4) The process will be the same, but with Archive Tier you have to retrieve the data first and this can take some time.

 

5) From my experience, all the public clouds will have similar results.
You won't have any difference if the backups are located in a hot or cool storage account.

 

6) Azure appliance is used only to backup/restore Azure VMs, so it's not applied in this situation.

 

7) It's possible to restore in parallel, but the Azure restore porxy will always follow the 1 CPU = 1 task = 1 disk been processed.
More than 1 azure restore proxy can definitely improove if you are restoring multiple VMs.


 


Thanks Wesley for your inputs and feedback!

In point (3) you state that the VBR server is involved in the conversion of the VM, thats interesting!

I thought the proxy was involved in this and made all the conversion.

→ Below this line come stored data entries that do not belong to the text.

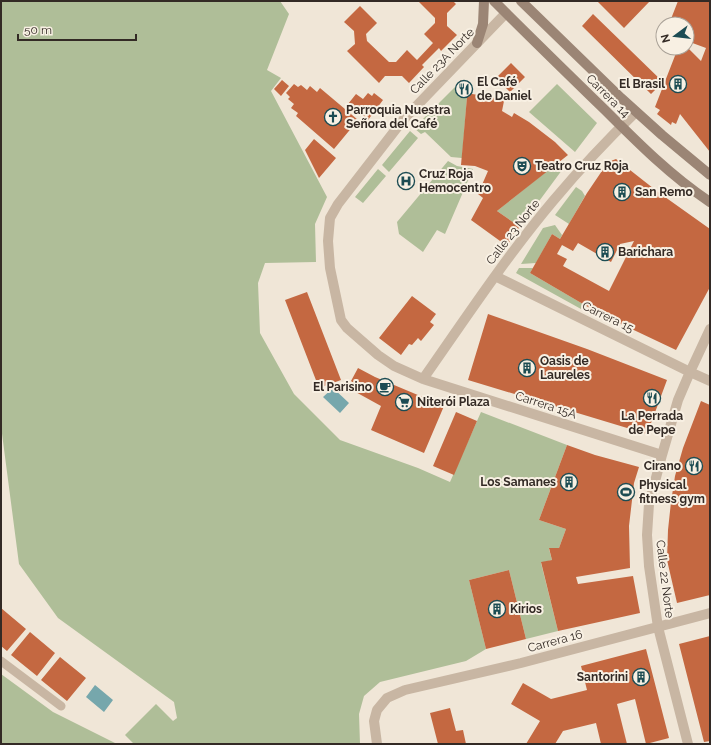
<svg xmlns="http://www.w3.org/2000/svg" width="711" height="745" font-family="Raleway,sans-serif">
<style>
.green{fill:#afbe98}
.water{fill:#76a7ac}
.building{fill:#c46841;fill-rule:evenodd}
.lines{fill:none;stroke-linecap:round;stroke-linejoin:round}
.service{stroke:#c8b6a3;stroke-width:9}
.minor{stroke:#c8b6a3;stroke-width:10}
.tertiary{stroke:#c8b6a3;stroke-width:10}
.secondary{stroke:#9b8575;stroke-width:10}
.labels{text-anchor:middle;stroke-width:4;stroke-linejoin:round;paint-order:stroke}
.street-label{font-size:12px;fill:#332a25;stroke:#f8f0e3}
.poi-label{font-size:12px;font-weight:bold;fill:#332a25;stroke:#f8f0e3;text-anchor:start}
</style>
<rect width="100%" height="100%" fill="#f0e6d7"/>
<path class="green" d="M1 1H280L289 14 267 70 281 78 271 91 327 197 315 224 316 262 265 263 258 283 260 333 294 394 340 440 418 468 450 482 481 412 567 445 539 520 566 529 559 548 549 549 552 560 541 563 558 631 526 639 509 570 469 580 486 649 466 661 380 682 364 696 359 714 360 744H134L125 735 156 704 173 721 177 718 174 702 58 618 19 564 1 426Z
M557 84 597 123 575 152 529 112Z
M457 85 467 97 462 158 451 157 425 132 421 134 414 128Z
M410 131 418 138 389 172 382 165Z
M448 161 457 166 473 169 445 234 437 230 423 252 399 234 397 222Z
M559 161 565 166 520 227 497 211Z
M378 169 386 176 363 203 355 197Z
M576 187 582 191 585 196 569 224 555 215Z
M555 225 562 235 560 239 552 234 536 263 521 264 543 228Z
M519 268H533L530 273 583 304 581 309 516 273Z
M1 674 53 712 117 744H1Z"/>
<path class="water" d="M333 388 349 403 340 413 323 397Z
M95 685 113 700 104 712 86 697Z"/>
<path class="building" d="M418 1H453L456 4 447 13V26L457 35 441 51 439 48 422 65 424 67 409 83 402 76H385L379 83 347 51 355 44 354 31 344 22 360 6 377 23 366 34 367 41 389 62H396L407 50 417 60 433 43 424 34 435 23V18Z
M597 1H650L624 28Z
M678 1H710V152L680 114 676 124 672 122 671 125 657 114 660 110 655 107 678 48H687V47L701 61 706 48 687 41V24H669Z
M593 14 663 82 651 94 582 26Z
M511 63 525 77 510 92 496 78Z
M282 80 289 86 281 96 274 89Z
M461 80 472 94 492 97 504 101 502 111 512 117 514 113 529 122 555 142 568 155 497 211 520 227 507 246 471 220 483 198 478 194 488 171 475 166 461 165 467 97 457 85Z
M294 84 298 87 301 85 307 90 310 86 317 92 320 88 358 120 334 149 296 116 298 113 291 108 294 104 288 99 290 97 286 93Z
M368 93 372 96 374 93 383 100 368 120 348 104 356 94 363 99Z
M314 139 336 158 319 178 305 150Z
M616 159 658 192 710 229V287L676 350 600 314 530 273 552 234 560 239 587 193 608 162ZM634 241 609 291 563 266 567 259 557 254 562 245 573 251 578 243 611 262 620 244Z
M307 292 341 380 319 388 285 300Z
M412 296 436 314 430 322 434 325 421 341 418 338 412 345 409 344 401 355 379 338Z
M488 314 587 349 667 380 647 434 468 380Z
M358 368 375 377 444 406 424 453 371 430 381 406 352 390 356 385 351 381Z
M701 401 710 405V595L677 603 667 560 668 530 671 502 675 476 683 448Z
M456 412 477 421 454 475 433 466Z
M567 445 595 455 639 467 634 483 629 526 630 568 576 577 578 584 633 576 640 613 558 631 541 562 552 560 549 548H559L566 529 539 520Z
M509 570 526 639 486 649 469 580Z
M1 608 26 629 7 651 1 646Z
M30 632 55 653 37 676 11 655Z
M710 636V741L704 742 679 644Z
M646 649 669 738 646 744 635 699 617 704 627 744H601L596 723 563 731 555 744H526L540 721 511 704 523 683 551 699 587 690 581 666Z
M60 657 86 678 67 701 41 680Z
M450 708 456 731 463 730 466 744H438L430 713Z"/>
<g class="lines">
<path class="service" d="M1 661 61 706"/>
<path class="minor" d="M506 13 403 120 338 204 330 218 328 241 330 268 341 320 347 328 378 355 394 366 423 379 662 455
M495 276 690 372 678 400 662 455 649 504 647 535 649 566 658 627 688 744
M423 379C465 319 506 257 553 201 579 170 607 140 636 112
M377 744 374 721 377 710 387 698 405 690 521 663 710 613"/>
<path class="tertiary" d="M710 329 690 372 710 381"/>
<path class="secondary" d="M494 1C531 38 568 74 605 110 638 143 671 176 710 202
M521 1 621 98 662 135 710 175
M477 43 483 24 484 1"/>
</g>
<defs>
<g id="building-ring" transform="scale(0.9)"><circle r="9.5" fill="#f8f0e3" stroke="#1c4c53" stroke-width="1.5"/><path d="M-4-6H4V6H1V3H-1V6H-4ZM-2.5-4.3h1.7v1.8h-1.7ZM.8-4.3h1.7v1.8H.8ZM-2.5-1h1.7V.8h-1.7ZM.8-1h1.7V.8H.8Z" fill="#1c4c53"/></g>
<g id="restaurant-ring" transform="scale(0.9)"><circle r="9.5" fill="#f8f0e3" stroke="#1c4c53" stroke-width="1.5"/><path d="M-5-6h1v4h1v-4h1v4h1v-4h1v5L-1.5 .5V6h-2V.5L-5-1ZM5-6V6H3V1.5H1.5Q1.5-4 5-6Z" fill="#1c4c53"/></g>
<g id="church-ring" transform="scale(0.9)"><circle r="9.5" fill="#f8f0e3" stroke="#1c4c53" stroke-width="1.5"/><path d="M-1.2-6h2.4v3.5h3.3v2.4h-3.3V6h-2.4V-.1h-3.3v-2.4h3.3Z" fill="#1c4c53"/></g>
<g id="theatre-ring" transform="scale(0.9)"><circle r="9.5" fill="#f8f0e3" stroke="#1c4c53" stroke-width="1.5"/><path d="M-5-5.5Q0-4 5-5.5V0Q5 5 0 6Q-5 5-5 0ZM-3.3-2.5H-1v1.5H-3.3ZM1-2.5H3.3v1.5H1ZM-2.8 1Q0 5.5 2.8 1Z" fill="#1c4c53"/></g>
<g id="hospital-ring" transform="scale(0.9)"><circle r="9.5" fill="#f8f0e3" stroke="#1c4c53" stroke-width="1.5"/><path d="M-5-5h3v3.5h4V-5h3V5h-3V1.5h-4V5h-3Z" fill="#1c4c53"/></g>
<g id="cafe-ring" transform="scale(0.9)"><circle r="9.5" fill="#f8f0e3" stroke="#1c4c53" stroke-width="1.5"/><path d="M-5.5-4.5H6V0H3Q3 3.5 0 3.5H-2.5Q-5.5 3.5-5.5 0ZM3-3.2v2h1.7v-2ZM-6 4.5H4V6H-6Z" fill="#1c4c53"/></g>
<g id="supermarket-ring" transform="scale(0.9)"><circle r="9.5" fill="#f8f0e3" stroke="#1c4c53" stroke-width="1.5"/><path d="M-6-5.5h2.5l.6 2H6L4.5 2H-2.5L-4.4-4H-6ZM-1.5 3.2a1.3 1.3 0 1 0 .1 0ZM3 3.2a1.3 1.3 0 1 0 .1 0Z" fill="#1c4c53"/></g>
<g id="stadium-ring" transform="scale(0.9)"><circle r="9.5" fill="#f8f0e3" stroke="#1c4c53" stroke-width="1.5"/><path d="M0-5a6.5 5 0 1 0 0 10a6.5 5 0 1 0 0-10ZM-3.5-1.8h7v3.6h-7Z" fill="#1c4c53"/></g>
</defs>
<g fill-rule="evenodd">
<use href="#building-ring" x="678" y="84"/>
<use href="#restaurant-ring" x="464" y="89"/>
<use href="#church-ring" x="333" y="117"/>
<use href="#theatre-ring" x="522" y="166"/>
<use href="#hospital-ring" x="406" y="181"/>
<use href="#building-ring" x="622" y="192"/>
<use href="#building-ring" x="605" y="252"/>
<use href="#building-ring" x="527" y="368"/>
<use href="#cafe-ring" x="385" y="387"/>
<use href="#restaurant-ring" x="652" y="398"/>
<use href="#supermarket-ring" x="404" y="402"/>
<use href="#restaurant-ring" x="694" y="466"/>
<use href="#building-ring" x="569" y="482"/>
<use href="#stadium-ring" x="626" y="492"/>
<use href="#building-ring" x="497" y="609"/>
<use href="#building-ring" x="641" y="677"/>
</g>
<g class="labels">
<g class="street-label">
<text transform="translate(442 61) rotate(-46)" y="4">Calle 23A Norte</text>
<text transform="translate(608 96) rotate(45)" y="4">Carrera 14</text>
<text transform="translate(513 232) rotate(-52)" y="4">Calle 23 Norte</text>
<text transform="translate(608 317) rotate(26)" y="4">Carrera 15</text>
<text transform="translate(546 405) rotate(18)" y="4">Carrera 15A</text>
<text transform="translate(665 579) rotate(83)" y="4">Calle 22 Norte</text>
<text transform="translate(555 641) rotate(-15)" y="4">Carrera 16</text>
</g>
<g class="poi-label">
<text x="477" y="86">El Café<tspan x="477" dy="14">de Daniel</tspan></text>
<text x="665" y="88" text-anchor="end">El Brasil</text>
<text x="346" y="114">Parroquia Nuestra<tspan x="346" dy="14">Señora del Café</tspan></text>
<text x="535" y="170">Teatro Cruz Roja</text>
<text x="419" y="178">Cruz Roja<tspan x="419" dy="14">Hemocentro</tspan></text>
<text x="635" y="196">San Remo</text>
<text x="618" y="256">Barichara</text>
<text x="540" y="365">Oasis de<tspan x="540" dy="14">Laureles</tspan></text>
<text x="372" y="391" text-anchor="end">El Parisino</text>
<text x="417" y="406">Niterói Plaza</text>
<text x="652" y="420" text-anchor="middle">La Perrada<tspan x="652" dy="14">de Pepe</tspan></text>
<text x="681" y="470" text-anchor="end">Cirano</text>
<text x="556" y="486" text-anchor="end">Los Samanes</text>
<text x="639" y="489">Physical<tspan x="639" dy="14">fitness gym</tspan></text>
<text x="510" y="613">Kirios</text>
<text x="628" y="681" text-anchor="end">Santorini</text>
</g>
</g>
<rect width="711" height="745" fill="none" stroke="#332a25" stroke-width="4"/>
<g transform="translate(675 36) rotate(255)"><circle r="19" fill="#f8f0e3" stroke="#a9a197"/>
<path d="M0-3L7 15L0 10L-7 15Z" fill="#1c4c53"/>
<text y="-6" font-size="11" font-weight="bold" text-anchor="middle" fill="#332a25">N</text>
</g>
<path d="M18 34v6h118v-6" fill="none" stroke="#332a25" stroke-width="2"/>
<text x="24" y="34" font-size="12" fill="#332a25" stroke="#f8f0e3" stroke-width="3" paint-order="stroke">50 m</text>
</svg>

This means that if we during conversion have a OnPremise “outage”/Problem the restore will fail.

I thought it was like:

  1. Start Restore Process from VBR Server
  2. Azure Proxy VM takes over and do the restoring and conversion.
  3. Proxy Reports back to VB

Good to know!

 

From the link and Veeam Help Center i can see this image on “How Restore to Microsoft Azure Works”

It could be improved with also adding the process for Restore from “Capacity Tier/Archive Tier” to Azure or maybe i have missed this process from anywhere.